**EXERCISE OBJECTIVE**
Reproduce the text of every item below line for line, without changing a single character.

━━ EXTRACTED DATA ━━

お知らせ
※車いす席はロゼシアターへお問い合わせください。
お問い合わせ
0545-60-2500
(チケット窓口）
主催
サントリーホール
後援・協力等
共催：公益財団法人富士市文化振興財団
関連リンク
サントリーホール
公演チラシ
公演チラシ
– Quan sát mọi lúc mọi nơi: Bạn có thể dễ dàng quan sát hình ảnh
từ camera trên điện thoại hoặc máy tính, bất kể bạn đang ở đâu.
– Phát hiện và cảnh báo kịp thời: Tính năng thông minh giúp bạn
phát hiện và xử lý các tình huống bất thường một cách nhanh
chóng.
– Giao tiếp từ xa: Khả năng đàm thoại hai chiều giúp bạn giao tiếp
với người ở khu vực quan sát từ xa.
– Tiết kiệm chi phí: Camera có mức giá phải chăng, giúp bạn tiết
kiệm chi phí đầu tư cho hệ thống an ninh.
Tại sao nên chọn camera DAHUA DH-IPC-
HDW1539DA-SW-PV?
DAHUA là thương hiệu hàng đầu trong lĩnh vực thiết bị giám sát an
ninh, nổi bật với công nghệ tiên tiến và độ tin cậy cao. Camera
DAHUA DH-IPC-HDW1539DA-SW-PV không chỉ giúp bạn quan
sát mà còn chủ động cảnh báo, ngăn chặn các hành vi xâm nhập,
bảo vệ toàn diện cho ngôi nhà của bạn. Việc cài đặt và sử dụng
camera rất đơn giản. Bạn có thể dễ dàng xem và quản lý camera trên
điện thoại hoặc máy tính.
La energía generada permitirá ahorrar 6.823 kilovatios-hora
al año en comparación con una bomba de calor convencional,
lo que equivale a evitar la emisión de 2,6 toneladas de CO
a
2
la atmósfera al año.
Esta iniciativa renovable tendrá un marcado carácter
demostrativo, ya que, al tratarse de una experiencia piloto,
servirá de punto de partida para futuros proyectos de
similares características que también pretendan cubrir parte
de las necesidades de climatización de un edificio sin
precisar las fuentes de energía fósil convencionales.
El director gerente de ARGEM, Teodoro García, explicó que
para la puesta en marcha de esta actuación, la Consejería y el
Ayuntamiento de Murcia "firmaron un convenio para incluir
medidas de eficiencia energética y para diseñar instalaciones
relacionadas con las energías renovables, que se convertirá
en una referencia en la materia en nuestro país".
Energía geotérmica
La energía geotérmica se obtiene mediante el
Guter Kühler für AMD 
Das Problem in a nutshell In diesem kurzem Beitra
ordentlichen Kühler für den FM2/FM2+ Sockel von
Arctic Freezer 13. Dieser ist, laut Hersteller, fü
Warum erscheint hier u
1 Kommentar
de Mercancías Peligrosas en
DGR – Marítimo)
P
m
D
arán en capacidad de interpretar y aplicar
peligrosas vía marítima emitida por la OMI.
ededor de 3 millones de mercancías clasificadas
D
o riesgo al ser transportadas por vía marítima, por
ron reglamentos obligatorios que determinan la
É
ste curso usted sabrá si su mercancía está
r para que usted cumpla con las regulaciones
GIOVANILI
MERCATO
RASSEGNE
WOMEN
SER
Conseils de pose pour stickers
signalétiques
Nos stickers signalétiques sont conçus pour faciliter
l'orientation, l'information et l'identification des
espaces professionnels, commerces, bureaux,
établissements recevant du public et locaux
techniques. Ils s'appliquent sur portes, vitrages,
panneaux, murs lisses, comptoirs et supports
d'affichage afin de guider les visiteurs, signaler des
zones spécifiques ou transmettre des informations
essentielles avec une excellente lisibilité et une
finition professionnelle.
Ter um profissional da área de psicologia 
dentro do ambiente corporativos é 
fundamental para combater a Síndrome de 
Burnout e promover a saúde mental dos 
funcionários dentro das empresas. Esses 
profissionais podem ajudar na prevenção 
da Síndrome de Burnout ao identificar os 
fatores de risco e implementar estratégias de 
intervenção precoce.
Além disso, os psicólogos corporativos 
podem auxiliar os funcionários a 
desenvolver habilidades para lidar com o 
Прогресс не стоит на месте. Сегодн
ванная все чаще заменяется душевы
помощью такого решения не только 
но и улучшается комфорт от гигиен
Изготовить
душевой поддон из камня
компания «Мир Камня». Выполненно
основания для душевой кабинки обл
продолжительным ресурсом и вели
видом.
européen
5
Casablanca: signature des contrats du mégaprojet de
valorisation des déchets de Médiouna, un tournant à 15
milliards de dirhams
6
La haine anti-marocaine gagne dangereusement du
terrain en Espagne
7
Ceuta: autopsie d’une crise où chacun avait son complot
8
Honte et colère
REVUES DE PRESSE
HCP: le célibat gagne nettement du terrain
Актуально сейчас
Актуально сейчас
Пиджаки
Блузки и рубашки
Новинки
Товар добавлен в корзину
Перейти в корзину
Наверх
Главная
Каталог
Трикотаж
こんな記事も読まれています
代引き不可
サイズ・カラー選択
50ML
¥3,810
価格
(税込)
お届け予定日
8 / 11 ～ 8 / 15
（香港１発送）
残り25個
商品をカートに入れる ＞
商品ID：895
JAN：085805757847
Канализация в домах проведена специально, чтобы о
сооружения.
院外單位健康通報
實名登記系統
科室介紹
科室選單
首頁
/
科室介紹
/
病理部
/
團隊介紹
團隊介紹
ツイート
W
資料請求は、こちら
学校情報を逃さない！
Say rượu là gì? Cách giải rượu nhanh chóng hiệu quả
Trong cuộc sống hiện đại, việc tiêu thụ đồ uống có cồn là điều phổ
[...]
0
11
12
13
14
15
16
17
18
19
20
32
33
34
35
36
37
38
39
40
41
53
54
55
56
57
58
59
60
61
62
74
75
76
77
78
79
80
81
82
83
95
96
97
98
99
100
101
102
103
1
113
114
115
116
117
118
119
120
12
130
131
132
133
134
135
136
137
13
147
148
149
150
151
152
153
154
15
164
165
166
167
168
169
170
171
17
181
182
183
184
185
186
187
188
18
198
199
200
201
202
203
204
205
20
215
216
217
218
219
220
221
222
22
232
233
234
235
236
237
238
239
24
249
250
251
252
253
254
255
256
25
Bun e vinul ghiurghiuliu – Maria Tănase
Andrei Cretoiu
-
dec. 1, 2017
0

━━━

**EXERCISE RESPONSE**
お知らせ
※車いす席はロゼシアターへお問い合わせください。
お問い合わせ
0545-60-2500
(チケット窓口）
主催
サントリーホール
後援・協力等
共催：公益財団法人富士市文化振興財団
関連リンク
サントリーホール
公演チラシ
公演チラシ
– Quan sát mọi lúc mọi nơi: Bạn có thể dễ dàng quan sát hình ảnh
từ camera trên điện thoại hoặc máy tính, bất kể bạn đang ở đâu.
– Phát hiện và cảnh báo kịp thời: Tính năng thông minh giúp bạn
phát hiện và xử lý các tình huống bất thường một cách nhanh
chóng.
– Giao tiếp từ xa: Khả năng đàm thoại hai chiều giúp bạn giao tiếp
với người ở khu vực quan sát từ xa.
– Tiết kiệm chi phí: Camera có mức giá phải chăng, giúp bạn tiết
kiệm chi phí đầu tư cho hệ thống an ninh.
Tại sao nên chọn camera DAHUA DH-IPC-
HDW1539DA-SW-PV?
DAHUA là thương hiệu hàng đầu trong lĩnh vực thiết bị giám sát an
ninh, nổi bật với công nghệ tiên tiến và độ tin cậy cao. Camera
DAHUA DH-IPC-HDW1539DA-SW-PV không chỉ giúp bạn quan
sát mà còn chủ động cảnh báo, ngăn chặn các hành vi xâm nhập,
bảo vệ toàn diện cho ngôi nhà của bạn. Việc cài đặt và sử dụng
camera rất đơn giản. Bạn có thể dễ dàng xem và quản lý camera trên
điện thoại hoặc máy tính.
La energía generada permitirá ahorrar 6.823 kilovatios-hora
al año en comparación con una bomba de calor convencional,
lo que equivale a evitar la emisión de 2,6 toneladas de CO
a
2
la atmósfera al año.
Esta iniciativa renovable tendrá un marcado carácter
demostrativo, ya que, al tratarse de una experiencia piloto,
servirá de punto de partida para futuros proyectos de
similares características que también pretendan cubrir parte
de las necesidades de climatización de un edificio sin
precisar las fuentes de energía fósil convencionales.
El director gerente de ARGEM, Teodoro García, explicó que
para la puesta en marcha de esta actuación, la Consejería y el
Ayuntamiento de Murcia "firmaron un convenio para incluir
medidas de eficiencia energética y para diseñar instalaciones
relacionadas con las energías renovables, que se convertirá
en una referencia en la materia en nuestro país".
Energía geotérmica
La energía geotérmica se obtiene mediante el
Guter Kühler für AMD 
Das Problem in a nutshell In diesem kurzem Beitra
ordentlichen Kühler für den FM2/FM2+ Sockel von
Arctic Freezer 13. Dieser ist, laut Hersteller, fü
Warum erscheint hier u
1 Kommentar
de Mercancías Peligrosas en
DGR – Marítimo)
P
m
D
arán en capacidad de interpretar y aplicar
peligrosas vía marítima emitida por la OMI.
ededor de 3 millones de mercancías clasificadas
D
o riesgo al ser transportadas por vía marítima, por
ron reglamentos obligatorios que determinan la
É
ste curso usted sabrá si su mercancía está
r para que usted cumpla con las regulaciones
GIOVANILI
MERCATO
RASSEGNE
WOMEN
SER
Conseils de pose pour stickers
signalétiques
Nos stickers signalétiques sont conçus pour faciliter
l'orientation, l'information et l'identification des
espaces professionnels, commerces, bureaux,
établissements recevant du public et locaux
techniques. Ils s'appliquent sur portes, vitrages,
panneaux, murs lisses, comptoirs et supports
d'affichage afin de guider les visiteurs, signaler des
zones spécifiques ou transmettre des informations
essentielles avec une excellente lisibilité et une
finition professionnelle.
Ter um profissional da área de psicologia 
dentro do ambiente corporativos é 
fundamental para combater a Síndrome de 
Burnout e promover a saúde mental dos 
funcionários dentro das empresas. Esses 
profissionais podem ajudar na prevenção 
da Síndrome de Burnout ao identificar os 
fatores de risco e implementar estratégias de 
intervenção precoce.
Além disso, os psicólogos corporativos 
podem auxiliar os funcionários a 
desenvolver habilidades para lidar com o 
Прогресс не стоит на месте. Сегодн
ванная все чаще заменяется душевы
помощью такого решения не только 
но и улучшается комфорт от гигиен
Изготовить
душевой поддон из камня
компания «Мир Камня». Выполненно
основания для душевой кабинки обл
продолжительным ресурсом и вели
видом.
européen
5
Casablanca: signature des contrats du mégaprojet de
valorisation des déchets de Médiouna, un tournant à 15
milliards de dirhams
6
La haine anti-marocaine gagne dangereusement du
terrain en Espagne
7
Ceuta: autopsie d’une crise où chacun avait son complot
8
Honte et colère
REVUES DE PRESSE
HCP: le célibat gagne nettement du terrain
Актуально сейчас
Актуально сейчас
Пиджаки
Блузки и рубашки
Новинки
Товар добавлен в корзину
Перейти в корзину
Наверх
Главная
Каталог
Трикотаж
こんな記事も読まれています
代引き不可
サイズ・カラー選択
50ML
¥3,810
価格
(税込)
お届け予定日
8 / 11 ～ 8 / 15
（香港１発送）
残り25個
商品をカートに入れる ＞
商品ID：895
JAN：085805757847
Канализация в домах проведена специально, чтобы о
сооружения.
院外單位健康通報
實名登記系統
科室介紹
科室選單
首頁
/
科室介紹
/
病理部
/
團隊介紹
團隊介紹
ツイート
W
資料請求は、こちら
学校情報を逃さない！
Say rượu là gì? Cách giải rượu nhanh chóng hiệu quả
Trong cuộc sống hiện đại, việc tiêu thụ đồ uống có cồn là điều phổ
[...]
0
11
12
13
14
15
16
17
18
19
20
32
33
34
35
36
37
38
39
40
41
53
54
55
56
57
58
59
60
61
62
74
75
76
77
78
79
80
81
82
83
95
96
97
98
99
100
101
102
103
1
113
114
115
116
117
118
119
120
12
130
131
132
133
134
135
136
137
13
147
148
149
150
151
152
153
154
15
164
165
166
167
168
169
170
171
17
181
182
183
184
185
186
187
188
18
198
199
200
201
202
203
204
205
20
215
216
217
218
219
220
221
222
22
232
233
234
235
236
237
238
239
24
249
250
251
252
253
254
255
256
25
Bun e vinul ghiurghiuliu – Maria Tănase
Andrei Cretoiu
-
dec. 1, 2017
0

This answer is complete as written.